START DATA SHOWN
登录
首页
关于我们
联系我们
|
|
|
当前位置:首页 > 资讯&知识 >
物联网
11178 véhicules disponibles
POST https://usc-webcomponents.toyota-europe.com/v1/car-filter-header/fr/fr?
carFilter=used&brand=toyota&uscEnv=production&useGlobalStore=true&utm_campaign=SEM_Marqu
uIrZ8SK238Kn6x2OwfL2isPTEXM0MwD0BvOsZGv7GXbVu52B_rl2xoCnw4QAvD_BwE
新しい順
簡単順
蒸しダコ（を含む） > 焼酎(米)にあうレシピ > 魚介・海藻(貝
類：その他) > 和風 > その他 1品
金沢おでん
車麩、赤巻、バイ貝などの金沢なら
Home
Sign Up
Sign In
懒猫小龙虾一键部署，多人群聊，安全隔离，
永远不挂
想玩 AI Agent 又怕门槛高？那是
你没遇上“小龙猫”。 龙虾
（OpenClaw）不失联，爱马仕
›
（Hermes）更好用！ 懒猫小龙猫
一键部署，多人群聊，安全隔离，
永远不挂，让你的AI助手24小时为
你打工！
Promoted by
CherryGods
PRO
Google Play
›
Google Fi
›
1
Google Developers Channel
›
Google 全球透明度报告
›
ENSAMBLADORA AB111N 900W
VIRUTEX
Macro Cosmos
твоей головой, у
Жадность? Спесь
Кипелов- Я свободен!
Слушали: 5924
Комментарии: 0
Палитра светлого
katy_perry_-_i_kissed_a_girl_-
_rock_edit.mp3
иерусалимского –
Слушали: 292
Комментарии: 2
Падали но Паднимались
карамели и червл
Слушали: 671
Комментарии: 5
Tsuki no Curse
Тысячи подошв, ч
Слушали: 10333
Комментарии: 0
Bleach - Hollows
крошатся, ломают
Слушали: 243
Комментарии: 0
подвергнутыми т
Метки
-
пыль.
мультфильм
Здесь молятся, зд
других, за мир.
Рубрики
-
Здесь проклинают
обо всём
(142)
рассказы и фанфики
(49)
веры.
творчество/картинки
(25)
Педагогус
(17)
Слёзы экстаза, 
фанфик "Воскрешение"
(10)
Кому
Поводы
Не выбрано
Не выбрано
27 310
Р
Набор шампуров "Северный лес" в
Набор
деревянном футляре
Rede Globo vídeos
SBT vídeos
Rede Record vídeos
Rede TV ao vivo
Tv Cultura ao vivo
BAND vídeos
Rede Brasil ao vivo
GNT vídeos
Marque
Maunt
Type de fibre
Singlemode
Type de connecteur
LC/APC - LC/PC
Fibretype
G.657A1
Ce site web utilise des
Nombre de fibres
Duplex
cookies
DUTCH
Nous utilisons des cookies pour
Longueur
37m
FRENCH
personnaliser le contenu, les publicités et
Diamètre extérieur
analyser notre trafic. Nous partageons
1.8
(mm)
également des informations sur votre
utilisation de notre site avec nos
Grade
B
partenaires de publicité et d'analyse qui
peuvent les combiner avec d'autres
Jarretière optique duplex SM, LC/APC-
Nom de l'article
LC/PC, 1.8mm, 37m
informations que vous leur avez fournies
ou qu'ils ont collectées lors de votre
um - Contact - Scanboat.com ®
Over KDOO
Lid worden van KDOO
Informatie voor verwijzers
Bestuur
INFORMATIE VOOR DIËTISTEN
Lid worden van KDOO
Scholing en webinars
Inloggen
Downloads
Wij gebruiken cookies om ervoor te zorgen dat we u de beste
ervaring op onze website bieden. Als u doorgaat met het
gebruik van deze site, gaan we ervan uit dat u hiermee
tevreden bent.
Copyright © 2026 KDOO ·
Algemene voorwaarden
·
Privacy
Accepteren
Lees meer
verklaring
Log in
END DATA SHOWN
EXERCISE DIRECTIONS:
Take the listing from its first line to the line containing "INFORMATIE VOOR DIËTISTEN". Reproduce those lines exactly and nothing else.

ANSWER:
登录
首页
关于我们
联系我们
|
|
|
当前位置:首页 > 资讯&知识 >
物联网
11178 véhicules disponibles
POST https://usc-webcomponents.toyota-europe.com/v1/car-filter-header/fr/fr?
carFilter=used&brand=toyota&uscEnv=production&useGlobalStore=true&utm_campaign=SEM_Marqu
uIrZ8SK238Kn6x2OwfL2isPTEXM0MwD0BvOsZGv7GXbVu52B_rl2xoCnw4QAvD_BwE
新しい順
簡単順
蒸しダコ（を含む） > 焼酎(米)にあうレシピ > 魚介・海藻(貝
類：その他) > 和風 > その他 1品
金沢おでん
車麩、赤巻、バイ貝などの金沢なら
Home
Sign Up
Sign In
懒猫小龙虾一键部署，多人群聊，安全隔离，
永远不挂
想玩 AI Agent 又怕门槛高？那是
你没遇上“小龙猫”。 龙虾
（OpenClaw）不失联，爱马仕
›
（Hermes）更好用！ 懒猫小龙猫
一键部署，多人群聊，安全隔离，
永远不挂，让你的AI助手24小时为
你打工！
Promoted by
CherryGods
PRO
Google Play
›
Google Fi
›
1
Google Developers Channel
›
Google 全球透明度报告
›
ENSAMBLADORA AB111N 900W
VIRUTEX
Macro Cosmos
твоей головой, у
Жадность? Спесь
Кипелов- Я свободен!
Слушали: 5924
Комментарии: 0
Палитра светлого
katy_perry_-_i_kissed_a_girl_-
_rock_edit.mp3
иерусалимского –
Слушали: 292
Комментарии: 2
Падали но Паднимались
карамели и червл
Слушали: 671
Комментарии: 5
Tsuki no Curse
Тысячи подошв, ч
Слушали: 10333
Комментарии: 0
Bleach - Hollows
крошатся, ломают
Слушали: 243
Комментарии: 0
подвергнутыми т
Метки
-
пыль.
мультфильм
Здесь молятся, зд
других, за мир.
Рубрики
-
Здесь проклинают
обо всём
(142)
рассказы и фанфики
(49)
веры.
творчество/картинки
(25)
Педагогус
(17)
Слёзы экстаза, 
фанфик "Воскрешение"
(10)
Кому
Поводы
Не выбрано
Не выбрано
27 310
Р
Набор шампуров "Северный лес" в
Набор
деревянном футляре
Rede Globo vídeos
SBT vídeos
Rede Record vídeos
Rede TV ao vivo
Tv Cultura ao vivo
BAND vídeos
Rede Brasil ao vivo
GNT vídeos
Marque
Maunt
Type de fibre
Singlemode
Type de connecteur
LC/APC - LC/PC
Fibretype
G.657A1
Ce site web utilise des
Nombre de fibres
Duplex
cookies
DUTCH
Nous utilisons des cookies pour
Longueur
37m
FRENCH
personnaliser le contenu, les publicités et
Diamètre extérieur
analyser notre trafic. Nous partageons
1.8
(mm)
également des informations sur votre
utilisation de notre site avec nos
Grade
B
partenaires de publicité et d'analyse qui
peuvent les combiner avec d'autres
Jarretière optique duplex SM, LC/APC-
Nom de l'article
LC/PC, 1.8mm, 37m
informations que vous leur avez fournies
ou qu'ils ont collectées lors de votre
um - Contact - Scanboat.com ®
Over KDOO
Lid worden van KDOO
Informatie voor verwijzers
Bestuur
INFORMATIE VOOR DIËTISTEN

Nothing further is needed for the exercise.